• [SELECTION]:
○ ○ ○ ○ ○ ○ ○

The format is based on [Keep a Changelog](https://keepachangelog.com/en/1.0.0/).
## [11.10.0] UNRELEASED
### Changed
- Updated Terraform minimum version to 1.2.1 from 1.1.0
## [11.9.3] 2022-05-09
### Changed
- [puppet] Bumped puppet-jupyterhub to v4.3.1 to enable code-server and openrefine launchers in JupyterLab.
## [11.9.2] 2022-05-04
### Changed
- Set AWS Terraform provider version to v4.10.0 (issue #212)
## [11.9.1] 2022-05-02
### Changed
- Replaced direct call to keystone.py and key2fp.py by shell wrapped script call.
This fixes an issue with Terraform Cloud or system that do not provide `python3`.
The wrapper script test the existence for different name for python cli and choose
start the script with the first one available.
- Made key2fp.py compatible with Python 2 to ensure compatibility with TF Cloud.
## [11.9.0] 2022-04-22
### Added
- Added support for OS_CLIENT_CONFIG_FILE in keystone.py
- Added support for ed25519 hostkeys and SSH keys (issue #210)

○ ○ ○ ○ ○ ○ ○

• [MATERIAL]:
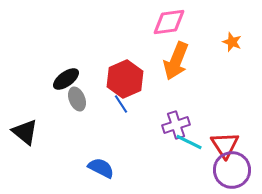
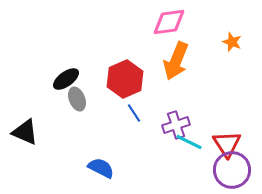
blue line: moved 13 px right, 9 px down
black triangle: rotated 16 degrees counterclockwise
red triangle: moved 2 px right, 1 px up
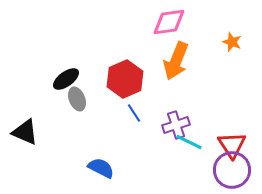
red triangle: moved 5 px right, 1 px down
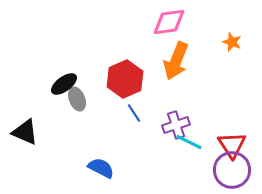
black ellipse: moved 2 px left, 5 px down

○ ○ ○ ○ ○ ○ ○

• [TASK]: Repeat a passage of the changelog word for word: start at the words "## [11.9.1] 2022-05-02" and stop after "keys (issue #210)". The listing isn't needed for any of this.

• [CORRECT ANSWER]:
## [11.9.1] 2022-05-02
### Changed
- Replaced direct call to keystone.py and key2fp.py by shell wrapped script call.
This fixes an issue with Terraform Cloud or system that do not provide `python3`.
The wrapper script test the existence for different name for python cli and choose
start the script with the first one available.
- Made key2fp.py compatible with Python 2 to ensure compatibility with TF Cloud.
## [11.9.0] 2022-04-22
### Added
- Added support for OS_CLIENT_CONFIG_FILE in keystone.py
- Added support for ed25519 hostkeys and SSH keys (issue #210)